Northwest European gasoline refining margins, weighed down by high stockpiles, fell on Friday from an eight-month high which had been fuelled by strong US demand and lower crude oil prices. Poland, Hungary and the Czech Republic are making available to their domestic refiners around 8 million barrels of crude from strategic stocks to tackle the Russian Druzhba pipeline shutdown, industry sources said on Friday.
Traders said that Total's 240,000 barrel per day Leuna refinery in Germany had slashed runs because of the contamination by around 30 percent but exact details could not be immediately confirmed. German industry Group MWV said on Thursday that Leuna and PCK's 240,000 bpd Schwedt refinery were arranging to receive crude from tankers coming to the Baltic Sea.
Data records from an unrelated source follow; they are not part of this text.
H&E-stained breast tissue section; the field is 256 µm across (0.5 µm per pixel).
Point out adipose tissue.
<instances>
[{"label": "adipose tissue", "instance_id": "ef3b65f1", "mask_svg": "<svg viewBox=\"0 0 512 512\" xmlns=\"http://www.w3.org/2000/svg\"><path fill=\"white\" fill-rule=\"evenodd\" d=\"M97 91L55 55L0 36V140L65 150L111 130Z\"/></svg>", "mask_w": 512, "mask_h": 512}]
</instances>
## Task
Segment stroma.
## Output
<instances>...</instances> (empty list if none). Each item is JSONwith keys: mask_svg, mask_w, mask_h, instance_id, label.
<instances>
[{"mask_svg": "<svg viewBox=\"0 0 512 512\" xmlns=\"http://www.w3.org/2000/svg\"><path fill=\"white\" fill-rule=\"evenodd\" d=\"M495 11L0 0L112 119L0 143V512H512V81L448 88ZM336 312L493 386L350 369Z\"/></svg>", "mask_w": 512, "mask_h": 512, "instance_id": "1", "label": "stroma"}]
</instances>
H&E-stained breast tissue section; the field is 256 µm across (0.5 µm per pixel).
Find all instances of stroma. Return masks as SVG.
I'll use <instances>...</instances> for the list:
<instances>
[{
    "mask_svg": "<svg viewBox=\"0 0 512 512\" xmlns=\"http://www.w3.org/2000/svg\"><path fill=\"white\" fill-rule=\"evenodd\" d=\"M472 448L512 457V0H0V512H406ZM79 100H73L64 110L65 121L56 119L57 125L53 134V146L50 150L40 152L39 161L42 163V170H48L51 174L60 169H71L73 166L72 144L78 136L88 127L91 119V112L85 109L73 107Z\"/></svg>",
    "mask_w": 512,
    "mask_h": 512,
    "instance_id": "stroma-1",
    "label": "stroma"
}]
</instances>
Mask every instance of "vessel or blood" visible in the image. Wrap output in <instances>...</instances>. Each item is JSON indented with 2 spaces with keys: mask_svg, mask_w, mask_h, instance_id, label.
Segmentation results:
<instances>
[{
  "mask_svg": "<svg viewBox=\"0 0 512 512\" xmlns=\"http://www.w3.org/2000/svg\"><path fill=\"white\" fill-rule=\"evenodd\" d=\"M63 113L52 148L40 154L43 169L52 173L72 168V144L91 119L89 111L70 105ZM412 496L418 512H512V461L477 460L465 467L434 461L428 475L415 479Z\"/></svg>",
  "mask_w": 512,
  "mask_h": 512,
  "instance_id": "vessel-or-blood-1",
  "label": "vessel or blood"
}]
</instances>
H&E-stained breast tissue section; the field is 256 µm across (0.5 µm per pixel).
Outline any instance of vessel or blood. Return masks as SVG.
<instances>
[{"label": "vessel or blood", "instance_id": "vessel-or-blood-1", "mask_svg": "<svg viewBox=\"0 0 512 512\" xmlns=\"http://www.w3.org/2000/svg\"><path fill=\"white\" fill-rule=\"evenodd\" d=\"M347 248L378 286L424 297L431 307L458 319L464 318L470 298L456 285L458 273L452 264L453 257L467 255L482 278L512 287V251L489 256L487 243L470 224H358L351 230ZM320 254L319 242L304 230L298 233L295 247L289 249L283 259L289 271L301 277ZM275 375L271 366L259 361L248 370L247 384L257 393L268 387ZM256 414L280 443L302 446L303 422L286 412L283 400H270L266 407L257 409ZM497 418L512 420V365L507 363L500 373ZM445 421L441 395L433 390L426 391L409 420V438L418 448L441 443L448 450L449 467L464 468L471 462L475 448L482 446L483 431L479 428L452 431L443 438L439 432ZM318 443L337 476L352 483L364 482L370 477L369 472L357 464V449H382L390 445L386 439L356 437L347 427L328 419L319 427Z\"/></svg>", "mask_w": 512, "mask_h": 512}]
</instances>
It was not immediately clear how the crude would then be transported to the refineries.
Gunvor's 88,000 barrel per day (bpd) Rotterdam oil refinery shut one crude distillation unit (CDU), two industry sources said on Friday. Gasoline stocks in independent storage in the Amsterdam-Rotterdam-Antwerp (ARA) refining and storage hub rose by 11.7 percent in the week to Thursday, according to data from Dutch consultancy Insights Global, previously PJK International. Stocks stood at 1.03 million tonnes, the data showed, and exports of the motor fuel were on transatlantic journeys and on their way to West Africa.